La suite en sera une série d’insurrections kurdes, les premières formations kurdes, et la lente formation d’une vraie nation kurde. La République d’Ararat (1928-1931), premier État kurde indépendant, sera suivi de la rébellion massive des Kurdes en Turquie, le soulèvement de Dersim (1936-1937) et sa répression cruelle. Après la Deuxième Guerre mondiale nous voyons naître la République kurde de Mahabad, qui ne tiendra qu’un an (1946) et sera suivie par des années de répression et de coups d’État.

La guérilla du PKK voit le jour, nous assistons au carnage des Kurdes par Sadam Hussein et les conséquences de la guerre du Golfe : la Région Autonome Kurde en Irak voit le jour en 1992 et se trouve reconnue par l’État irakien, à la suite du référendum populaire de 2005. Je fais le portrait d’Erdogan, ce dangereux islamo-jacobin qui réussit depuis des années à mener les Américains et les Européens par le bout du nez. La guerre de Syrie et la création d’une zone autonome kurde dans ce pays terminent ce livre.

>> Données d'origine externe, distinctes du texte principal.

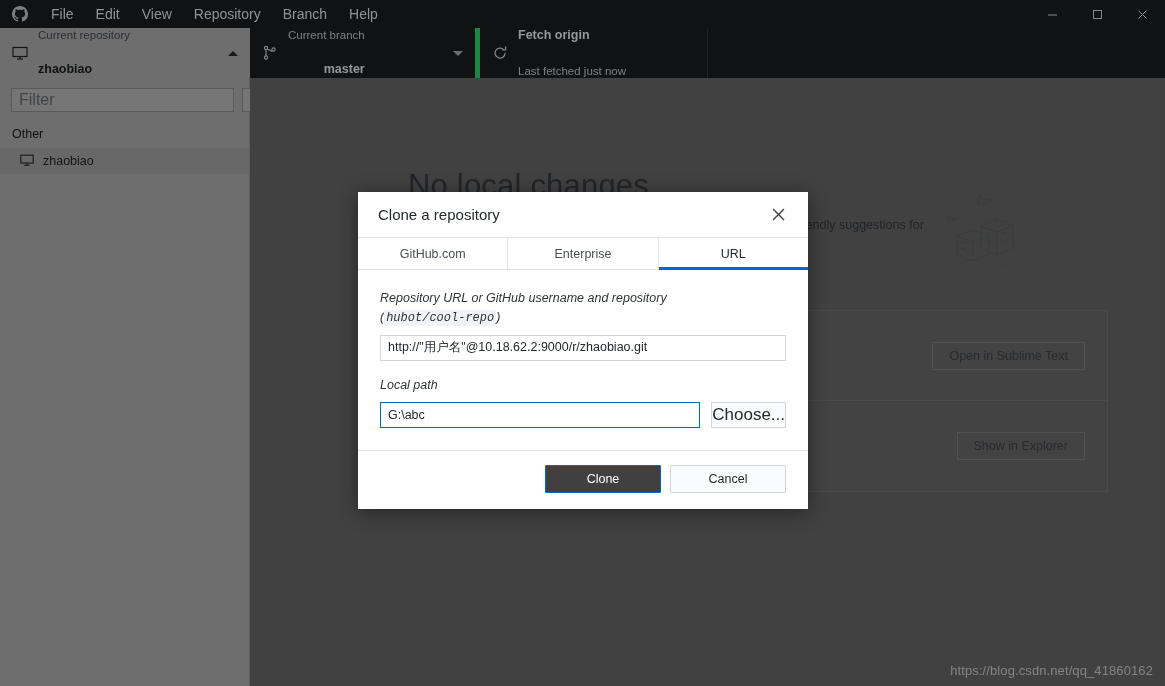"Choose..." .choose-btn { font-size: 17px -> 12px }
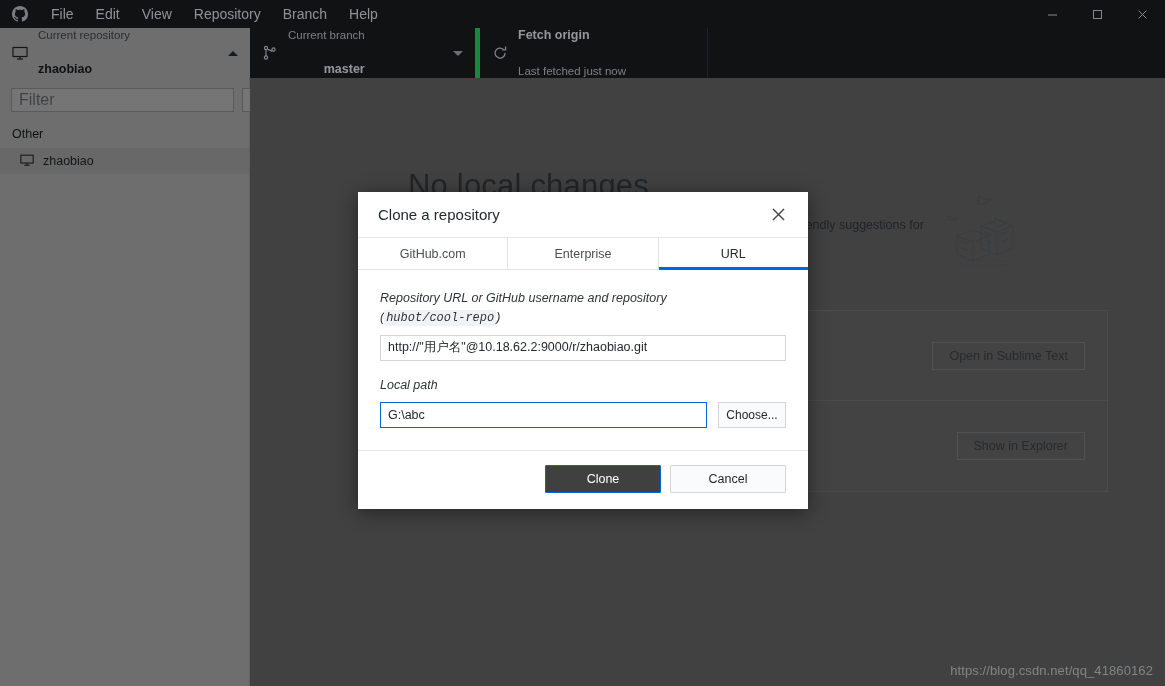"Clone" .btn-primary { background: #404040 -> #0f766e }
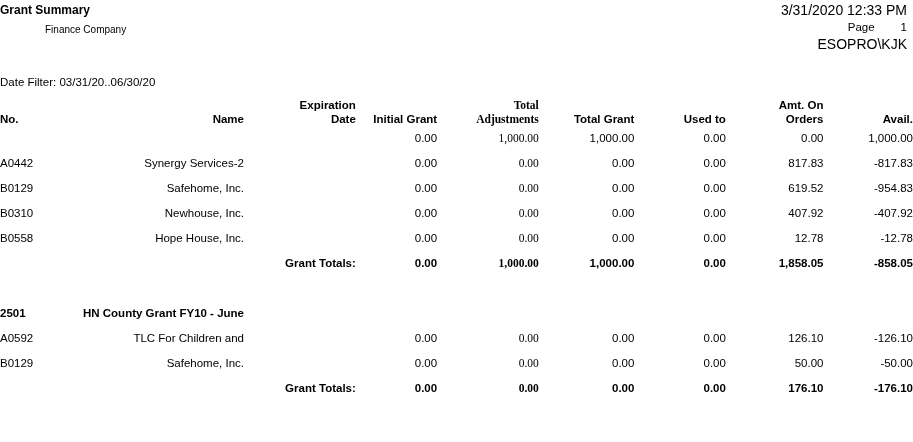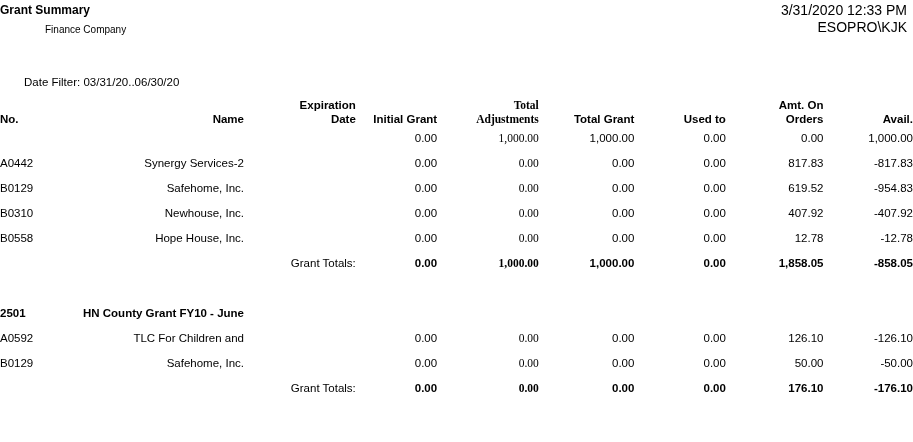"Page 1" div.page-line { html: none -> <div> <span>Page</span><span>1</span> </div> }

Breizh-info.com : Qu’est-ce qui explique la complexité, extrême, de la question kurde ?

Luc Pauwels : Cette complexité ressort du fait qu’il s’agit à la fois d’un conflit linguistique, culturel et ethnique, doublé d’un conflit géopolitique et économique : le pétrole… Puis les « grandes puissances » ont oublié que la démocratie implique essentiellement le droit des peuples de disposer d’eux-mêmes.

Breizh-info.com : Quel avenir pour le Kurdistan ?

Luc Pauwels : Les Kurdes ont toutes les raisons de ne pas perdre l’espoir. Ils habitent en grande majorité quatre États étendus, sans homogénéité ethnique. Il s’agit de la Turquie, de la Syrie, de l’Irak et de l’Iran. Ce sont des États jeunes et instables, dont l’histoire récente est une suite d’innombrables coup d’États, de révolutions, de dictatures, de guerres et de graves conflits internes. L’Irak n’est indépendant que depuis 1932 et la Syrie depuis 1946 seulement. La Turquie moderne est une création du Traité de Lausanne (1923), le régime des ayatollahs en Iran ne date que de 1979. En termes d’histoire tout cela est très récent. Qui ose prédire ce que sera la situation de ces États d’ici dix ans, d’ici une génération – pourvu qu’ils existent encore…

Les Kurdes sont coriaces. Heureusement pour eux, ils ont tendance à voir les choses à très long terme. L’histoire leur a appris qu’en politique, l’on doit parfois jouer à un long jeu.